The two key probes are baryon acoustic oscillations (BAO) and redshift space distortions (RSD). BAO acts as a distance ladder, and eBOSS now has measurements of BAO at enough redshifts that their data alone constrains the expansion history of the universe precisely enough to prove the existence of a dark energy component. The RSD measurements probe the growth of structure, but are unable to resolve any tension between weak lensing measurements and the CMB, with their results lying right between the two alternatives, consistent with both.

The distance scale in BAO can also be anchored using constraints from big bang nucleosynthesis (BBN) allowing eBOSS to infer the expansion rate of the universe today without reference to the CMB. Their measurement is consistent with the CMB and inconsistent with the local distance ladder measurements (e.g. SH0ES).

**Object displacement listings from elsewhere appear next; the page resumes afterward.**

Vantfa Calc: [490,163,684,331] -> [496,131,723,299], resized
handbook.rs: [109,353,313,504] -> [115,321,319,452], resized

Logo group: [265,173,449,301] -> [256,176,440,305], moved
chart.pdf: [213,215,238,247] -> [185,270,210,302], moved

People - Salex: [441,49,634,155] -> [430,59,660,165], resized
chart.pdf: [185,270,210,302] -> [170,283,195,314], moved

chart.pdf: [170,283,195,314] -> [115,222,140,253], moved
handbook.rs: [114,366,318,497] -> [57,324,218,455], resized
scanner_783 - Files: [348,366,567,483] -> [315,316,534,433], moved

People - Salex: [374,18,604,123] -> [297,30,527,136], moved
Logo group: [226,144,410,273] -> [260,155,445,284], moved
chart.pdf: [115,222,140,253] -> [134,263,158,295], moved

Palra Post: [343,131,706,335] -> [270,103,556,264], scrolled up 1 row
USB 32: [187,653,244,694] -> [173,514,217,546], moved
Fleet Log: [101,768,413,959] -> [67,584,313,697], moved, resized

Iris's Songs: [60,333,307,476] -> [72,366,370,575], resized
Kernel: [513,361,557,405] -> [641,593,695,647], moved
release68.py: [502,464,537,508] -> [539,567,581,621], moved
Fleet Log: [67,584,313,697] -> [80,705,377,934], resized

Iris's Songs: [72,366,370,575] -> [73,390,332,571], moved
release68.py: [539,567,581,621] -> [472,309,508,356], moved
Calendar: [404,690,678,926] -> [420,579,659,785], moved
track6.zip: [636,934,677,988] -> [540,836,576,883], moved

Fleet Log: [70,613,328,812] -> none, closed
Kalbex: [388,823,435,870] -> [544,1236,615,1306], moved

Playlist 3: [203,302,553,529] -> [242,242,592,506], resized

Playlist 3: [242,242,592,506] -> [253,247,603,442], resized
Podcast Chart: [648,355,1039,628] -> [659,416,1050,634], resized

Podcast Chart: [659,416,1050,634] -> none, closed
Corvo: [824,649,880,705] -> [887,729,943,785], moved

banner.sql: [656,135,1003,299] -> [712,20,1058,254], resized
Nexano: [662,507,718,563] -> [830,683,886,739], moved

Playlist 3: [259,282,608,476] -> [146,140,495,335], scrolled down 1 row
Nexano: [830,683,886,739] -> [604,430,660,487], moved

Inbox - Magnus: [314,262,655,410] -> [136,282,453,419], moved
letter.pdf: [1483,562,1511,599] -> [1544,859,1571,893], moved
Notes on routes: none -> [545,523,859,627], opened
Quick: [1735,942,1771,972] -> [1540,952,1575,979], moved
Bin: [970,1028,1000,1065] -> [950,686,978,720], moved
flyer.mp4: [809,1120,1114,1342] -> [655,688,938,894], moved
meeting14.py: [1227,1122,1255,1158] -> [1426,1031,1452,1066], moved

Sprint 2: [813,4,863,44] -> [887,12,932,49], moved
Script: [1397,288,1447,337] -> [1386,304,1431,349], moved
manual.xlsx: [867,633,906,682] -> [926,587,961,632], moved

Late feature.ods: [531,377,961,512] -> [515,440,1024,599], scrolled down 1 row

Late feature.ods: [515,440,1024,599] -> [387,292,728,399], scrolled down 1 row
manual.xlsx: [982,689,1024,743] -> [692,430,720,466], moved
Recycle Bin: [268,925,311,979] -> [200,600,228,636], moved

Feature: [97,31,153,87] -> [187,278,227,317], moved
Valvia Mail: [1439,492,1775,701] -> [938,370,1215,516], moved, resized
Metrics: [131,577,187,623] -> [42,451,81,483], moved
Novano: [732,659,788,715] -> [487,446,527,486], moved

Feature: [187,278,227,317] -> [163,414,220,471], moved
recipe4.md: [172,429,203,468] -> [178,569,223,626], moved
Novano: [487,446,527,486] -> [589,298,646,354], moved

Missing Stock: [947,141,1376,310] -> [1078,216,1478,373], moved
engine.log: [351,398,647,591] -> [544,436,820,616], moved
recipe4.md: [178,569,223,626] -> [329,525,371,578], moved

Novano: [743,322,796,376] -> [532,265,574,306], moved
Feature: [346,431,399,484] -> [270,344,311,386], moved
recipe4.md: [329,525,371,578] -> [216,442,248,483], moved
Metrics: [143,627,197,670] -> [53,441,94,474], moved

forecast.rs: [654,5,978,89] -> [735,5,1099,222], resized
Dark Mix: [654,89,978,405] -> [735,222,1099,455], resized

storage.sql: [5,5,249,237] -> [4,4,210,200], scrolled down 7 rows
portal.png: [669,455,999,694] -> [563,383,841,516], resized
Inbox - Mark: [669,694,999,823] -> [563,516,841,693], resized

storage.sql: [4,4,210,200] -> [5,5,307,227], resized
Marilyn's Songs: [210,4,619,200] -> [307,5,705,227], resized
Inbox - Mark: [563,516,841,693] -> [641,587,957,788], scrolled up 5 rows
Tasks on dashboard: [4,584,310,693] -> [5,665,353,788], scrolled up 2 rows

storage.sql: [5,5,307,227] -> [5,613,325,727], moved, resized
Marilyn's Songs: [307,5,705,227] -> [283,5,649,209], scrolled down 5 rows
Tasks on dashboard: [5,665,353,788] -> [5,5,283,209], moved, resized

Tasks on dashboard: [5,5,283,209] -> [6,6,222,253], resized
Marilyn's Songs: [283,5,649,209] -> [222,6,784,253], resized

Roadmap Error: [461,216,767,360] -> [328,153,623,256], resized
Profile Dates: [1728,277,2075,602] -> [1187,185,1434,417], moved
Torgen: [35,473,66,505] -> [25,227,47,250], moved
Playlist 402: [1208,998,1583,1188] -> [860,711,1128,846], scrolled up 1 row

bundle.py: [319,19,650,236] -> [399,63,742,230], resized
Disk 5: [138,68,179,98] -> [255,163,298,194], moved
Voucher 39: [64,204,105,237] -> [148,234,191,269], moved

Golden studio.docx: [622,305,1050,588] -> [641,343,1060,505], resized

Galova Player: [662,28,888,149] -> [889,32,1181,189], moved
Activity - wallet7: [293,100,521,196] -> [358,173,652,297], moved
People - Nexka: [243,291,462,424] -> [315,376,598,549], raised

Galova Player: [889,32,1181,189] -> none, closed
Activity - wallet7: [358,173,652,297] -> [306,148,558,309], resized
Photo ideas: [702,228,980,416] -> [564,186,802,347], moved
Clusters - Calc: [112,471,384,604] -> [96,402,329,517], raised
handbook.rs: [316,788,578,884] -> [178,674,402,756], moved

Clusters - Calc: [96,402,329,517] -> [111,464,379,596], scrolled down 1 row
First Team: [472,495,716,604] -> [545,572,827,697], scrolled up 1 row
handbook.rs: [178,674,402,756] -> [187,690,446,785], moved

The BAO, RSD and CMB are all consistent with the time evolution of the (unanchored) supernovae so all these data sets can be combined to give an overall constraint. This gives very tight bounds on any deviations from a cosmological constant in ΛCDM, and on any deviations from a flat geometry within our observable universe.

The next stage in spectroscopic surveys is DESI, and then Euclid. COVID permitting, we should have the first results from DESI within three years.